取引先への転職は違法?機密情報漏洩と引き抜き転職で注意すべきポイントを解説

企業法務、知的財産

取引先や協力会社から転職の誘いを受けるケースは珍しくありません。特にメーカーや技術職では、日頃の業務を通じて能力を評価され、ヘッドハンティングされることがあります。しかし、現在担当している案件の相手先へ転職する場合、「機密情報の漏洩にならないか」「設計打ち合わせを続けても問題ないのか」と不安になる人も多いでしょう。この記事では、取引先への転職時に注意すべき法的リスクや実務上のポイントを解説します。

取引先への転職自体は原則として違法ではない

まず前提として、取引先企業へ転職すること自体は原則として違法ではありません。日本では職業選択の自由が保障されており、現在の勤務先と取引関係がある企業への転職も認められています。

ただし、転職の過程や転職後の行動によっては、秘密保持義務違反や不正競争防止法上の問題が発生する可能性があります。

転職そのものではなく、機密情報の取り扱いが問題になるケースが多いという点を理解しておきましょう。

どこからが機密情報漏洩になるのか

企業秘密として管理されている技術情報、設計図面、原価情報、開発計画、顧客情報などを転職先へ提供した場合は問題となる可能性があります。

例えば以下のような行為は注意が必要です。

  • 社外秘の設計図を転職先へ渡す
  • 原価や利益率など非公開情報を共有する
  • 開発中製品の仕様や戦略を説明する
  • 顧客リストを持ち出す

一方で、業務経験を通じて身につけた一般的な技術知識やノウハウまで禁止されるわけではありません。

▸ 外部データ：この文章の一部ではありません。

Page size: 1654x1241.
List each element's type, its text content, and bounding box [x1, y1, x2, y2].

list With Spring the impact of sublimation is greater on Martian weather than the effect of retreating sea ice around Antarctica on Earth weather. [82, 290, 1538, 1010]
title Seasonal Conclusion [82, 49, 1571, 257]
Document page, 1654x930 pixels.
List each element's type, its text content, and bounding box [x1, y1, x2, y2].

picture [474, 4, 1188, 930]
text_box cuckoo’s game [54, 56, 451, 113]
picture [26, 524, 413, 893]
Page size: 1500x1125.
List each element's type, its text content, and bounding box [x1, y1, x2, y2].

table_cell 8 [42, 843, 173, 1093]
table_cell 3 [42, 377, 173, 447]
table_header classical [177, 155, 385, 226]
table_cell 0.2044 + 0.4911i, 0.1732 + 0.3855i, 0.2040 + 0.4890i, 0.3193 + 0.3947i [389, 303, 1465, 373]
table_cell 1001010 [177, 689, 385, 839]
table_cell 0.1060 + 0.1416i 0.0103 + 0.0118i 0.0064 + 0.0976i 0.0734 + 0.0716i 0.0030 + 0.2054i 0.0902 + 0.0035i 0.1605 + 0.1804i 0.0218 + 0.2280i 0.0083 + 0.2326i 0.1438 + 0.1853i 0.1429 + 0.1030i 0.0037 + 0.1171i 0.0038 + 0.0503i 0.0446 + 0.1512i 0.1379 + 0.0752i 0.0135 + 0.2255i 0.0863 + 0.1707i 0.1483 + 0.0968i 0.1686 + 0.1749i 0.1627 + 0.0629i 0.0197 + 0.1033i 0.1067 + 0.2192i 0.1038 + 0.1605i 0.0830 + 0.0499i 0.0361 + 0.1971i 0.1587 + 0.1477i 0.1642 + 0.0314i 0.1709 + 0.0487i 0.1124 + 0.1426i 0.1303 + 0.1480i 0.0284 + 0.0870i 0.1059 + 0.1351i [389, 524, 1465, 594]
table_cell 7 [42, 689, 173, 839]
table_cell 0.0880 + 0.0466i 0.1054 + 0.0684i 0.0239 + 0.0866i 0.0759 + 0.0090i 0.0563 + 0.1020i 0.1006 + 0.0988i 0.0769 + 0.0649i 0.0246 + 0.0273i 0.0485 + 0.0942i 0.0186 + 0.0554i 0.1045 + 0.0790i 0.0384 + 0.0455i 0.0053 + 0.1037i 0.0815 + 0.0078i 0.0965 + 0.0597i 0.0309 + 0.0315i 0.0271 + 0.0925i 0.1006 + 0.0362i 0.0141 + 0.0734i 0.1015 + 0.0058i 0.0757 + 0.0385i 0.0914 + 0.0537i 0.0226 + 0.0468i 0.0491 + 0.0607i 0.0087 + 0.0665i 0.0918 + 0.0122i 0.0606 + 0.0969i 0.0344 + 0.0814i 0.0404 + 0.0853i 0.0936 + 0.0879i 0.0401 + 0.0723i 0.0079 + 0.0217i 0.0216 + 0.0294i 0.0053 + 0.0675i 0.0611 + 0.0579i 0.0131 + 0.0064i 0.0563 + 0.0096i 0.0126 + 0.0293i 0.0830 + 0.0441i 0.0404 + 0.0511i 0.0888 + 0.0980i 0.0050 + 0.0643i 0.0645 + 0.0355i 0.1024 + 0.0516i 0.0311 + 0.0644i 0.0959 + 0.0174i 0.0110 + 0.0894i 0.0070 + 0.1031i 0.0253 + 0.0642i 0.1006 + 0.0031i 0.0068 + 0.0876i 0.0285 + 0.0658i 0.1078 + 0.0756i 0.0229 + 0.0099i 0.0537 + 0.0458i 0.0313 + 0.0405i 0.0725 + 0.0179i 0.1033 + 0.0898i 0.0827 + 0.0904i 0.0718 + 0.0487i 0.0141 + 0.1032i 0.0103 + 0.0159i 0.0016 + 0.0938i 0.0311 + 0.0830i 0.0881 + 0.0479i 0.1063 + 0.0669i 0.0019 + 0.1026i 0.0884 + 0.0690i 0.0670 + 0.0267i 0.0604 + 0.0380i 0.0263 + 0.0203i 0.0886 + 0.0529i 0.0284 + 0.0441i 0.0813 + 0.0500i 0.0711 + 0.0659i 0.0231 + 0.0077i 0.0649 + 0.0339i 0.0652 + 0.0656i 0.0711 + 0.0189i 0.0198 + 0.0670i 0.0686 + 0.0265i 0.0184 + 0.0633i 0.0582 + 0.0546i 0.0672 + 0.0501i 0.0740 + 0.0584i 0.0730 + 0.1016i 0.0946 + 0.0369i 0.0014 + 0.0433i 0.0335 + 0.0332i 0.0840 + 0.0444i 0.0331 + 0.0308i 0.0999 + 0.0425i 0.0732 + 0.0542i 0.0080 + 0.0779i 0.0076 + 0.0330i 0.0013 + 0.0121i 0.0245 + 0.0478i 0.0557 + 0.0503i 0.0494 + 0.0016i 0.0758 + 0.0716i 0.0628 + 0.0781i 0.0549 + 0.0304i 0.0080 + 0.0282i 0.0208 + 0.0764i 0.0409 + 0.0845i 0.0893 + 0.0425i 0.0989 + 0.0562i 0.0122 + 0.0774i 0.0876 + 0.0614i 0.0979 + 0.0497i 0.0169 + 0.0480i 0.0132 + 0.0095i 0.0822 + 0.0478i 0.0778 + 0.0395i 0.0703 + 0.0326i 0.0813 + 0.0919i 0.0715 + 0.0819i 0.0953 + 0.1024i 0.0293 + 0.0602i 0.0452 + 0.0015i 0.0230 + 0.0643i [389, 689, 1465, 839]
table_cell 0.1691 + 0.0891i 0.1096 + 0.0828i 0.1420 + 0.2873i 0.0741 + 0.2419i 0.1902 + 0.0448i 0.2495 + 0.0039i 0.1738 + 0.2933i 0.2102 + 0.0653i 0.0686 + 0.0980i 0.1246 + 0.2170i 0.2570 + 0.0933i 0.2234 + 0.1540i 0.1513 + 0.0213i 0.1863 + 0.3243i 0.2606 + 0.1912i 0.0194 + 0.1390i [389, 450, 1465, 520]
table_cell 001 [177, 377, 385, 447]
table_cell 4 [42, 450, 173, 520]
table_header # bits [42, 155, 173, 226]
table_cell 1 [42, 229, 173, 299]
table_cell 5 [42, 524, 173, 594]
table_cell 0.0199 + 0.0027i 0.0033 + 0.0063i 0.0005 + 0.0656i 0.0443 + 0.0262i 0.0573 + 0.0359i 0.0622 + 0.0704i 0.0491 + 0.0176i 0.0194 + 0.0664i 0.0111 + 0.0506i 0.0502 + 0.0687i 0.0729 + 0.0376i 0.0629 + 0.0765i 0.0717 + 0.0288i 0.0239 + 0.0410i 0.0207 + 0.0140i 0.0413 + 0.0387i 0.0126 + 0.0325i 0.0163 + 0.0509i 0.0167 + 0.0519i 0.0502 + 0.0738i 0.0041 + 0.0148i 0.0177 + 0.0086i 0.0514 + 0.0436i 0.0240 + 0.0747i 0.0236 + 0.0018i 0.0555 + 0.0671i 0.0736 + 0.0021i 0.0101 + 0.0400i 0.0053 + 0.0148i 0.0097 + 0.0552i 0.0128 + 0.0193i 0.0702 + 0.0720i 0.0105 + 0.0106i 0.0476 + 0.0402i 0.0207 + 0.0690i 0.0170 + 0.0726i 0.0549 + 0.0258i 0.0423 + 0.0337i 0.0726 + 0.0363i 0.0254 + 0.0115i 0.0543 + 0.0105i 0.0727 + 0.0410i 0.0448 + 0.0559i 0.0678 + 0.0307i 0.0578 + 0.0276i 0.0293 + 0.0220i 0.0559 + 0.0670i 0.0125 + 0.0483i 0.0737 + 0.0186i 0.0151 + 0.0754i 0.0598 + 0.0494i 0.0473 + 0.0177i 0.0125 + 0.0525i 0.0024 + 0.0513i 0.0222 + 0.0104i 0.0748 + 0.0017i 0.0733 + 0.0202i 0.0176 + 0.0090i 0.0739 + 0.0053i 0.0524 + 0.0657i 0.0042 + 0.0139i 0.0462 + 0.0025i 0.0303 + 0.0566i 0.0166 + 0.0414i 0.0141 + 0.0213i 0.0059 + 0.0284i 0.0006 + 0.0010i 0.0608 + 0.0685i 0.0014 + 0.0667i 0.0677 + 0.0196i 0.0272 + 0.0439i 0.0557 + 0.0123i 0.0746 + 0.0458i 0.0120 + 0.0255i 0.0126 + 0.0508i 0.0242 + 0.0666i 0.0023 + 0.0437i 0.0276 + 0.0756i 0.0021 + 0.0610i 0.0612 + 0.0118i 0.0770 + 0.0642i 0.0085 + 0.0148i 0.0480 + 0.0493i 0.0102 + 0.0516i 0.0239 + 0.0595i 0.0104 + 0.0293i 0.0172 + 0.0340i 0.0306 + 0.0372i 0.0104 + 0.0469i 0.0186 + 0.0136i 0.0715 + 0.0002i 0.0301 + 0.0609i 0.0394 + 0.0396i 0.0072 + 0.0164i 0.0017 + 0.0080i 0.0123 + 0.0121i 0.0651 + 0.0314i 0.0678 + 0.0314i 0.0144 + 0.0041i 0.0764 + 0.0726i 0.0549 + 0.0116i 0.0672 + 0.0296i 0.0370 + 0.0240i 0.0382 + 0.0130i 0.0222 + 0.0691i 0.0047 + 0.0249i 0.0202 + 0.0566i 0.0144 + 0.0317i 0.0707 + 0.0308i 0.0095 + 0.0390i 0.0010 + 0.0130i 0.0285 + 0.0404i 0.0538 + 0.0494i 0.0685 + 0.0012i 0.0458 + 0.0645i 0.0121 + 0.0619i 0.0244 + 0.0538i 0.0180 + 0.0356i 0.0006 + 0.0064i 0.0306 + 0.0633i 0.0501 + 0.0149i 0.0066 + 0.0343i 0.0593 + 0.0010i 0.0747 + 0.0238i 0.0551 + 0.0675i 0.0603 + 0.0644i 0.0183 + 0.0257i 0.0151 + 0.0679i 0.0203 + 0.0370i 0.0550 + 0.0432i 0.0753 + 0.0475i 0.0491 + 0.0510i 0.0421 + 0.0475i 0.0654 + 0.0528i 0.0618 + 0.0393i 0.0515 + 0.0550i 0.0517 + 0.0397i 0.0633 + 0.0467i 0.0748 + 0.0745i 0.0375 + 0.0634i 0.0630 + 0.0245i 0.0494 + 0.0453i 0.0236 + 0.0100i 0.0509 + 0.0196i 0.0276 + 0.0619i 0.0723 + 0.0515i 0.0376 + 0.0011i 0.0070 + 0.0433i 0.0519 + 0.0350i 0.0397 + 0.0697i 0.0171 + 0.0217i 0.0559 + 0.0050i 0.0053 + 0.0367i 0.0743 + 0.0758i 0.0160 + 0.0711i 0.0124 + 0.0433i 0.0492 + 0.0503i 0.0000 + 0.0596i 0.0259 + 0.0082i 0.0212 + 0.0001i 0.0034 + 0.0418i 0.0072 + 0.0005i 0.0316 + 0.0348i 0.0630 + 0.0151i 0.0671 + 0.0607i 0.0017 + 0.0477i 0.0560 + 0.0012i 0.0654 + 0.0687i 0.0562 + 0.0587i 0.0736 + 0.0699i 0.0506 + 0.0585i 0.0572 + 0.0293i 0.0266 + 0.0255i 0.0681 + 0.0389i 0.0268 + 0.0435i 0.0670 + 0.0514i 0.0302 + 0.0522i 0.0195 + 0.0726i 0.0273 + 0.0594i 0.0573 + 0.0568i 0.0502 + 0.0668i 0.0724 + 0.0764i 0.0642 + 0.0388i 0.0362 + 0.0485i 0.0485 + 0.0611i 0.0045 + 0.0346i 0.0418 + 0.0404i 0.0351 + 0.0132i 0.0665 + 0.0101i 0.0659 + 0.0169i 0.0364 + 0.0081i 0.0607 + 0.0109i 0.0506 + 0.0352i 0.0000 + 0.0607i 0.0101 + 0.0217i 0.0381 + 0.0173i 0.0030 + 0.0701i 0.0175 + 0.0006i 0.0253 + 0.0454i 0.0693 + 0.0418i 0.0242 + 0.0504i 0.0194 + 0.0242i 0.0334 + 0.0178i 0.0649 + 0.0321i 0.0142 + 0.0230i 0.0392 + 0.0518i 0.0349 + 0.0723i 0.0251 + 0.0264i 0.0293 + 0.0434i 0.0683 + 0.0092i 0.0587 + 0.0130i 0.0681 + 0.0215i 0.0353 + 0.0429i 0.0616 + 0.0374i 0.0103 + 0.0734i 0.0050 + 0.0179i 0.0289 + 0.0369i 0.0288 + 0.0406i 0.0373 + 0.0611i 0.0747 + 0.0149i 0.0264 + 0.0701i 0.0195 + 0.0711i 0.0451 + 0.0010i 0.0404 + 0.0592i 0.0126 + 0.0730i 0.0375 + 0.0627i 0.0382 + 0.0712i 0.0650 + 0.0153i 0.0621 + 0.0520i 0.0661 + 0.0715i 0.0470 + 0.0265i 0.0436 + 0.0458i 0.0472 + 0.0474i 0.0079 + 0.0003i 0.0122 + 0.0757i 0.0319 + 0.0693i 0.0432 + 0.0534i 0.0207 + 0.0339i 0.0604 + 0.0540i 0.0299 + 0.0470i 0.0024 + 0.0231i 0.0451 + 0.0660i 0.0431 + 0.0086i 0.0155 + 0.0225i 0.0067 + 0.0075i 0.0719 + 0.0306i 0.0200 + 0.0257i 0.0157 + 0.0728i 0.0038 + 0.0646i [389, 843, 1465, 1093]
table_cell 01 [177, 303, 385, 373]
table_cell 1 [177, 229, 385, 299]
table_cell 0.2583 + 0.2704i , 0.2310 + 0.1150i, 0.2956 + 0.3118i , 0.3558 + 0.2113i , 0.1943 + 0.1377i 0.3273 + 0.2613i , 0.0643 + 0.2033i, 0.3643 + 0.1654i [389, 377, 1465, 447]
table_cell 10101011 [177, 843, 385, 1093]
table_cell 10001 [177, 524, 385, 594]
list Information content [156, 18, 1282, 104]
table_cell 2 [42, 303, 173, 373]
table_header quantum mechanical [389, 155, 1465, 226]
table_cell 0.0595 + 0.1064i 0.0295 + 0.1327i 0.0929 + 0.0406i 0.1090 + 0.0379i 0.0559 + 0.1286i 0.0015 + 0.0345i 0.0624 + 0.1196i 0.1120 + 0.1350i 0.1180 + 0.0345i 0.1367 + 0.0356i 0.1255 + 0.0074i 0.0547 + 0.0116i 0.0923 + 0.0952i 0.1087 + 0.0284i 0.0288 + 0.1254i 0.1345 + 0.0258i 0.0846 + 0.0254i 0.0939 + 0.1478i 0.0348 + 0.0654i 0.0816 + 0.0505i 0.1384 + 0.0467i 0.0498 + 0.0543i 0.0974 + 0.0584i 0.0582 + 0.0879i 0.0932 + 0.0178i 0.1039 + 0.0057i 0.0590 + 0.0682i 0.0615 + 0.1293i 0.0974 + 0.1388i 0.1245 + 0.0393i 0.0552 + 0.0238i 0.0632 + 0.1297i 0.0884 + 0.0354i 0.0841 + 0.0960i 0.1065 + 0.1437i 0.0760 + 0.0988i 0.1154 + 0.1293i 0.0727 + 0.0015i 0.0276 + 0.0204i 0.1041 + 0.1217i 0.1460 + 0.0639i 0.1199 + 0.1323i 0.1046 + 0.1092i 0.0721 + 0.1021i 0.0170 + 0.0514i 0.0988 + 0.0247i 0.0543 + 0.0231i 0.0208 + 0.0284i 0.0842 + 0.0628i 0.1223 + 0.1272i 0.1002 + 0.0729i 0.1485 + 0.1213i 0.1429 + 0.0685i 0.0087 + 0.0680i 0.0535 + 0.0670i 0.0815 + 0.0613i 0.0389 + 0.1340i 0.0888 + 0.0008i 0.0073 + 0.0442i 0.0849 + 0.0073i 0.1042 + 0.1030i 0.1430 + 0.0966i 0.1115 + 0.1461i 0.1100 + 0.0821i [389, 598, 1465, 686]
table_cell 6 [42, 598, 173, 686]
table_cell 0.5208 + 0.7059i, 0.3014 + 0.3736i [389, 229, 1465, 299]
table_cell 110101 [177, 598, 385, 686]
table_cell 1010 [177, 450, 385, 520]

例えば機械設計の経験や製造工程の知識など、個人の職業能力として蓄積されたものは通常の転職活動でも活用できます。

転職前の設計打ち合わせはどう考えるべきか

転職が決まる前であっても、現在の勤務先の社員として業務を行う限り、担当案件の打ち合わせを実施すること自体は通常問題ありません。

むしろ担当者として最後まで責任を持って業務を遂行することが求められます。

ただし、既に転職先との関係を踏まえて特別な便宜を図ったり、勤務先の利益を損なう行動を取ったりすると問題になる可能性があります。

行為 一般的な評価
通常の業務打ち合わせ 問題ない場合が多い
転職先へ有利な情報提供 リスクあり
勤務先に不利益となる交渉 問題となる可能性あり
社外秘情報の共有 法的問題に発展する可能性あり

カタログによる製品説明は問題になるのか

一般公開されているカタログやホームページ掲載情報を用いて製品仕様を説明することは、通常であれば機密情報の漏洩には該当しません。

なぜなら、既に公開されている情報だからです。

例えば営業担当者が顧客に対してカタログ製品の性能や特徴を説明する行為は日常的な業務です。

ただし、カタログに掲載されていない開発中の情報や、社内向け資料にしか記載されていない仕様について説明する場合は注意が必要です。

転職前後に確認しておきたい契約内容

転職を検討する際は、現在の会社と締結している契約内容を確認しましょう。

特に以下の項目は重要です。

  • 秘密保持契約(NDA)
  • 就業規則の秘密保持条項
  • 競業避止義務の有無
  • 退職後の情報管理に関する規定

競業避止義務については、すべてが有効と判断されるわけではありませんが、内容によっては一定期間の制限が認められるケースもあります。

不安な場合は人事部門や弁護士へ相談することも有効です。

まとめ

取引先企業への転職やヘッドハンティング自体は原則として違法ではありません。しかし、転職前後に機密情報を持ち出したり、社外秘情報を共有したりすると法的トラブルにつながる可能性があります。

担当案件の通常の設計打ち合わせや、公開されているカタログ情報の説明は一般的には問題ないケースが多いものの、非公開情報との線引きには十分注意が必要です。

転職を円満に進めるためにも、現在の会社の秘密保持義務を最後まで遵守し、公開情報と機密情報を明確に区別して行動することが重要です。